> **Metin bölümü**:

Darbenin sebebinin, demokrasinin ve hukukun tesis edilmesi olduğu açıkken, neden antidemokratik uygulamaların ve hukuksuzluğun üst versiyonu olan olağanüstü hal rejimine geçilmektedir? Darbe karşısında parlamento dik durmuşken, neden parlamento iradesi yok sayılmaktadır. Olağanüstü hal kararı hükümsüzdür!
AHMET SAYMADİ
Erdoğan ve AKP, darbenin bastırılmasını zafer havasında kutlasa da AKP’ye yakın yazarların satır aralarında yazdıklarından durumun öyle olmadığı anlaşılıyor. OHAL uygulaması da bu korkunun sonucu. Görülen o ki bu korku AKP’yi iki şey yapmaya itiyor. Birincisi; darbeyi bastırma adı altında AKP karşıtları üzerindeki baskıyı artırma. İkincisi ise baskı uygularken hukuk sınırları içerisinde kalmama. Olağanüstü hal uygulamasına dair Başbakan Yardımcısı Mehmet Şimşek, ‘‘OHAL'in ilan edilmesinin sebebi, Bakanlar Kurulu'nun çıkardığı Kanun Hükmünde Kararname'lerin (KHK) Anayasa Mahkemesi'ne götürülememesidir.’’ dedi. İstedikleri denetimsizlik ve hukuksuzluktur. Bu açık bir sivil darbedir.

> **Görev tanımı**: Lütfen olağanüstü hal konulu metinde geçen bütün kısaltmaları sıralayın.

> **Kayıtlı veriler**:

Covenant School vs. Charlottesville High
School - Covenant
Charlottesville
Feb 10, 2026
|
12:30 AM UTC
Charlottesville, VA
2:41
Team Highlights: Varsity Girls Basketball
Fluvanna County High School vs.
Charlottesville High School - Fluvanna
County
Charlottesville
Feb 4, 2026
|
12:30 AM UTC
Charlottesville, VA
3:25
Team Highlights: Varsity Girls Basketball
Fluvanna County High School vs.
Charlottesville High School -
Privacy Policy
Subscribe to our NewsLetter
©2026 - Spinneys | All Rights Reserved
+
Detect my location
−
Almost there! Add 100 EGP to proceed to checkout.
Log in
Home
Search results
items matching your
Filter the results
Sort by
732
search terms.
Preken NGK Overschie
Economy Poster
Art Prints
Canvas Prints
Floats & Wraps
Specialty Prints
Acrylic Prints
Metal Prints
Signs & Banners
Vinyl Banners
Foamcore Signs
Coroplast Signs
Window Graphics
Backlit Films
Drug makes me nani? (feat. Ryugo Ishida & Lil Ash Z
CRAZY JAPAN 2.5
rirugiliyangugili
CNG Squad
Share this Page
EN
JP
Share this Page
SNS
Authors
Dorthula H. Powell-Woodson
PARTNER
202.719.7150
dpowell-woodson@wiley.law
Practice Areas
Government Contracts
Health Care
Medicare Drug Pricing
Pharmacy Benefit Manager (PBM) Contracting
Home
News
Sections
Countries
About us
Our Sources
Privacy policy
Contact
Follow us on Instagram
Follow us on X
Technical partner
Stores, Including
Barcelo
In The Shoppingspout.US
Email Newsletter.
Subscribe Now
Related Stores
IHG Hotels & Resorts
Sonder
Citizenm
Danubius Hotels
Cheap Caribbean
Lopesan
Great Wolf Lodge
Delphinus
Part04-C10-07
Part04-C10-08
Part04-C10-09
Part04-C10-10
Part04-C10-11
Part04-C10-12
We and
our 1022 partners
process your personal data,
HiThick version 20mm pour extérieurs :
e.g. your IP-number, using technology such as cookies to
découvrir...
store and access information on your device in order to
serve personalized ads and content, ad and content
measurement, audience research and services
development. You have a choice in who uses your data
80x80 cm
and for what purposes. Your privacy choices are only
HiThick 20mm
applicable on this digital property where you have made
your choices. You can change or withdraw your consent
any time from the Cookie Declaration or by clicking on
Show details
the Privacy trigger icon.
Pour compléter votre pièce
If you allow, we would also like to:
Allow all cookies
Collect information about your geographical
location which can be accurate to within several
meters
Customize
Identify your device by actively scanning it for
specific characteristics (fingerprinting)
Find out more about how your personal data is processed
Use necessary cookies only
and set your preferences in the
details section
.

> **Cevap alanı**: OHAL, AKP, KHK